Objectives: We examined the changes in the inner ear hair cells following intratympanic injection of Burow's solution.
Methods: Thirty-one albino guinea pigs with a normal Preyer's reflex were used. Burow's solution was applied and allowed to remain on the round window membrane for 30 minutes (30-minute group), 1 hour (1-hour group), or 2 hours (2-hour group). Seven days later, the left temporal bone was removed. Auditory brain stem responses were recorded at 4, 8, and 20 kHz before application of Burow's solution and again immediately before decapitation. The cochlea and utricle were dissected, stained with rhodamine-phalloidin, and examined under a fluorescence microscope.

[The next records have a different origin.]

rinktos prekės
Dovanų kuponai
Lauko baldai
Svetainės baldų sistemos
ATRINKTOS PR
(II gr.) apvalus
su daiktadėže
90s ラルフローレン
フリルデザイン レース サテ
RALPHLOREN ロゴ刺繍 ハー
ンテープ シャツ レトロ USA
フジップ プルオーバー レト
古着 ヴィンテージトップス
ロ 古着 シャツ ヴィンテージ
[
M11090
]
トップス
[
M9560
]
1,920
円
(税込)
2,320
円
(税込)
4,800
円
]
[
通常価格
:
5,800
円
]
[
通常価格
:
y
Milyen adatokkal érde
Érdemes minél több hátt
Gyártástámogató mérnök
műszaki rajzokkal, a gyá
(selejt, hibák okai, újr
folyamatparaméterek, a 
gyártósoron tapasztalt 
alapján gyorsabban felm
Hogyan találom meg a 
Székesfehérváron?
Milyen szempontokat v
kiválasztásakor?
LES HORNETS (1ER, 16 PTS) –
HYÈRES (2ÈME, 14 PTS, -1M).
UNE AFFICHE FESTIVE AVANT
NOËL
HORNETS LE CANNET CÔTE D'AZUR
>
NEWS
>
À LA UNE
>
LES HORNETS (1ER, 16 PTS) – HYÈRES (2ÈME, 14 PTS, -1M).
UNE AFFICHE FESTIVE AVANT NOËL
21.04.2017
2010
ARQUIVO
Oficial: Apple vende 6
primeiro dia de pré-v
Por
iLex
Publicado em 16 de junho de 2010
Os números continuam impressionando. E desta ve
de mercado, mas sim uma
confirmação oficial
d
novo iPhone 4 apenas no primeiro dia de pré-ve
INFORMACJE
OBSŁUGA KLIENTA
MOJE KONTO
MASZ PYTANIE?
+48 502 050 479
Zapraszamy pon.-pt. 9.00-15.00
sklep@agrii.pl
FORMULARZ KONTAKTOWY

Results: The postoperative auditory brain stem response thresholds at 20 kHz in the 1-hour group and those at 8 and 20 kHz in the 2-hour group were increased significantly compared to the baseline thresholds. Surface preparations of the organ of Corti revealed no hair cell loss in the 30-minute group, loss of outer hair cells in the lower half of the basal turn in half of the animals in the 1-hour group, and loss of outer hair cells in the basal turn in almost all animals in the 2-hour group. In the 2-hour group, the microthin sections of the round window membrane showed degeneration of the outer epithelium.
Conclusions: The retention of Burow's solution on the round window membrane for 2 hours induces degeneration of the outer epithelium and damage to the cochlear outer hair cells.